WHAT IS NEEDED:
Beneath this instruction is a block of data; output from it exactly the lines that run from the one containing "2013; 30: 215-24" through the one containing "Enhanced Adhesion and OspC Synthesis 221", inclusive.
======== MATERIALS PROVIDED
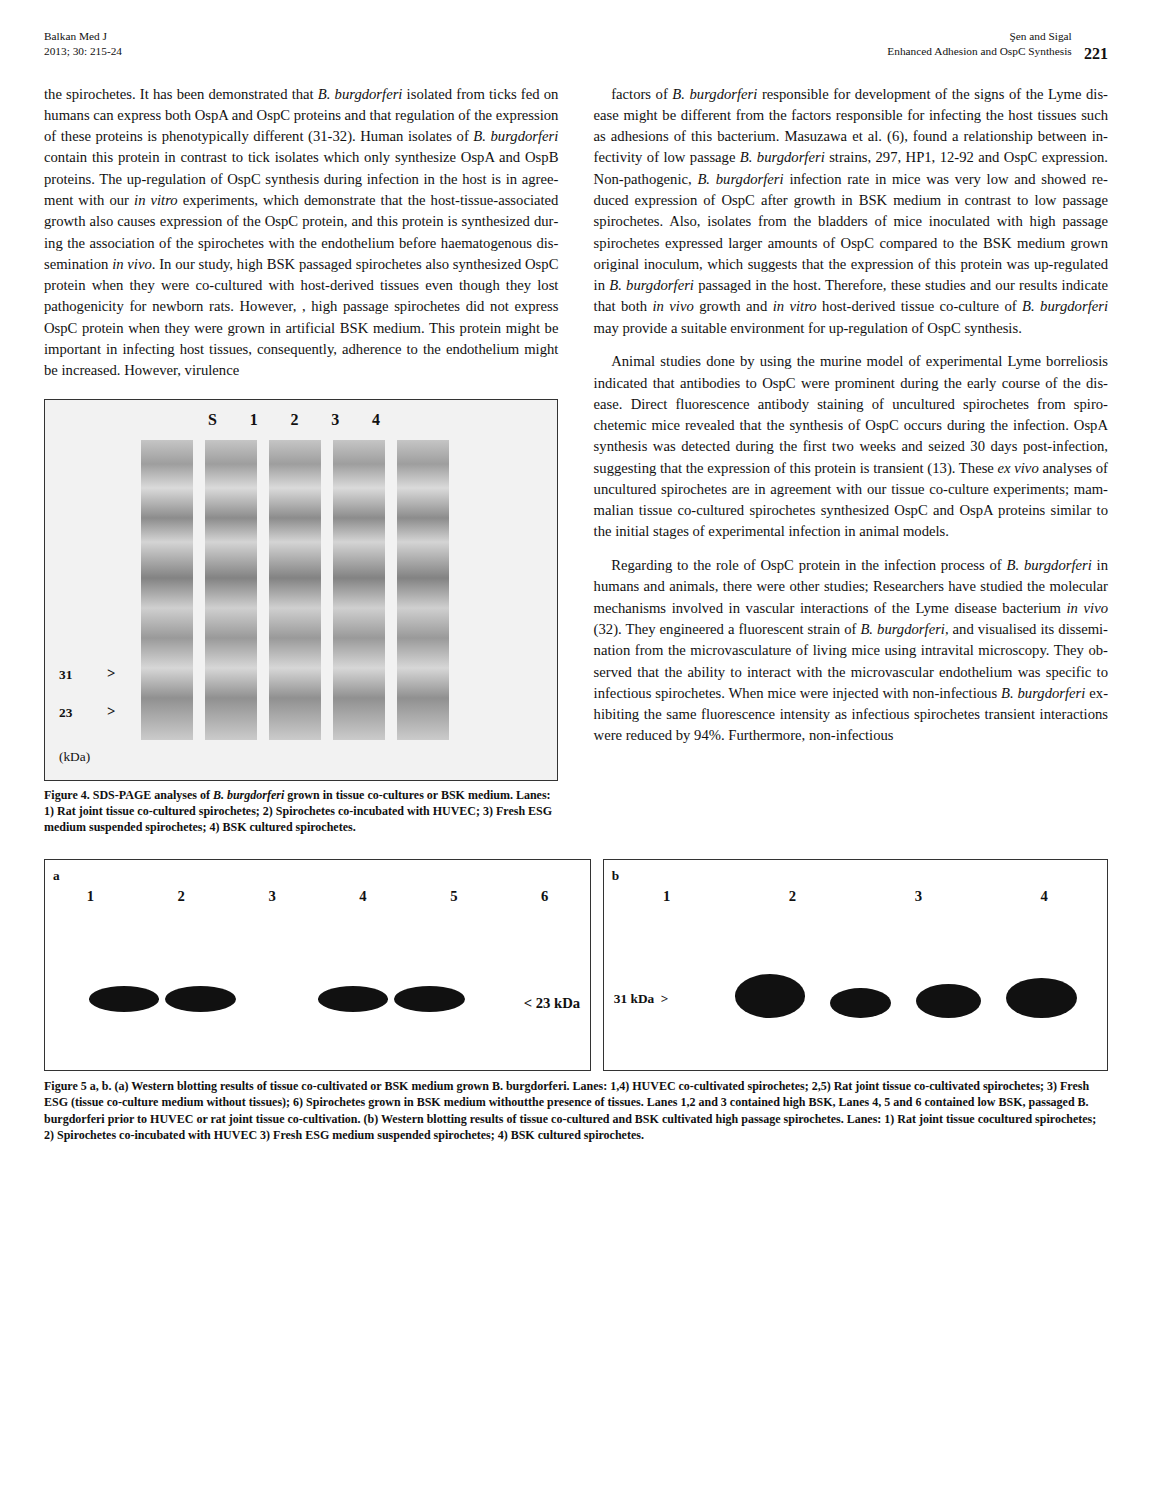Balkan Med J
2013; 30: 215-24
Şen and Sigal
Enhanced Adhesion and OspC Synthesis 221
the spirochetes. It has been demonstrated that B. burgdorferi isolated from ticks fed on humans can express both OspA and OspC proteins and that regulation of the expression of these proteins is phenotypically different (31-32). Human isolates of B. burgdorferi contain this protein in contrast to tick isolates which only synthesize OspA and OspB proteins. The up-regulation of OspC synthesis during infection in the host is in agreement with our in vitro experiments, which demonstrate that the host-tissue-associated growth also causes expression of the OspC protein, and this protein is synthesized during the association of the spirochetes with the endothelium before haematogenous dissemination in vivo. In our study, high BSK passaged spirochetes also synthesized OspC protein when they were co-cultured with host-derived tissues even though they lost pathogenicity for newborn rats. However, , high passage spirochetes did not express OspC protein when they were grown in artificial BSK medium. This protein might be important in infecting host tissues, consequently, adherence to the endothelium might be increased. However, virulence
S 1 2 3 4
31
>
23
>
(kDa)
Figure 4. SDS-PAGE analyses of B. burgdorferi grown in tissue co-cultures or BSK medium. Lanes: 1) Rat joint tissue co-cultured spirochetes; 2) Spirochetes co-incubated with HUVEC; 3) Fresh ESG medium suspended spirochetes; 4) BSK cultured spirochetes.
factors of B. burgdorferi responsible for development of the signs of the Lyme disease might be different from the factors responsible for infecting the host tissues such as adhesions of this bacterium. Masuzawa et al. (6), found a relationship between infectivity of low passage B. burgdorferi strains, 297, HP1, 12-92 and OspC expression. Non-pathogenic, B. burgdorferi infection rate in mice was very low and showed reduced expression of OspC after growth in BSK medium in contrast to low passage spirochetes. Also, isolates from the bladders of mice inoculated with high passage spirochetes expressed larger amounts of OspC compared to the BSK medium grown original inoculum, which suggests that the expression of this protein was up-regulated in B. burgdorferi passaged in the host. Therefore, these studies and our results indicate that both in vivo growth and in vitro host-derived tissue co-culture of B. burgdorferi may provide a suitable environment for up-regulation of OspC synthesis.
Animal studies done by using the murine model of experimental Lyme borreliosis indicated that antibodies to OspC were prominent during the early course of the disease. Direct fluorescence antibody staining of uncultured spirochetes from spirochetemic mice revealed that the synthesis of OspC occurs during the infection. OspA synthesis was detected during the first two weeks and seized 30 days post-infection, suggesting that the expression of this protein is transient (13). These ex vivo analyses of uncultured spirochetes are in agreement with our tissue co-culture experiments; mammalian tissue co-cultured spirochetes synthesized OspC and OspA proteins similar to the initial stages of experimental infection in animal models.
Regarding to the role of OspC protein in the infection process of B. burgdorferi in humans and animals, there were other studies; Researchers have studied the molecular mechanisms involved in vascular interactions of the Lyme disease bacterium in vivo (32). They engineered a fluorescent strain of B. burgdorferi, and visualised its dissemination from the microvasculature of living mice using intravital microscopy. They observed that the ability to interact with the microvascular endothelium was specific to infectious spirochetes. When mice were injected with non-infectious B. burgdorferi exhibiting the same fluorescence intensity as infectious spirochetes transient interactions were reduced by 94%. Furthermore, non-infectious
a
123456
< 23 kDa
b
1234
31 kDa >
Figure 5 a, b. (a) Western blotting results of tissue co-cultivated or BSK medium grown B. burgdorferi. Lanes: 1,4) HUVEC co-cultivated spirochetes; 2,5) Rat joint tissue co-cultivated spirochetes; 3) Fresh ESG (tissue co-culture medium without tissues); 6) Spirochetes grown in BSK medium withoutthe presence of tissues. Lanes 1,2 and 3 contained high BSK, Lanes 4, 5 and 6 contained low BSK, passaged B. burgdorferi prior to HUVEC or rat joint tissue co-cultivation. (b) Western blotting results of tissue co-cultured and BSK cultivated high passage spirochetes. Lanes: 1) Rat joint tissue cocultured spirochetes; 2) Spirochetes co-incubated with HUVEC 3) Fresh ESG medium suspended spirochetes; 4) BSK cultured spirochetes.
================
RESULT:
2013; 30: 215-24
Şen and Sigal
Enhanced Adhesion and OspC Synthesis 221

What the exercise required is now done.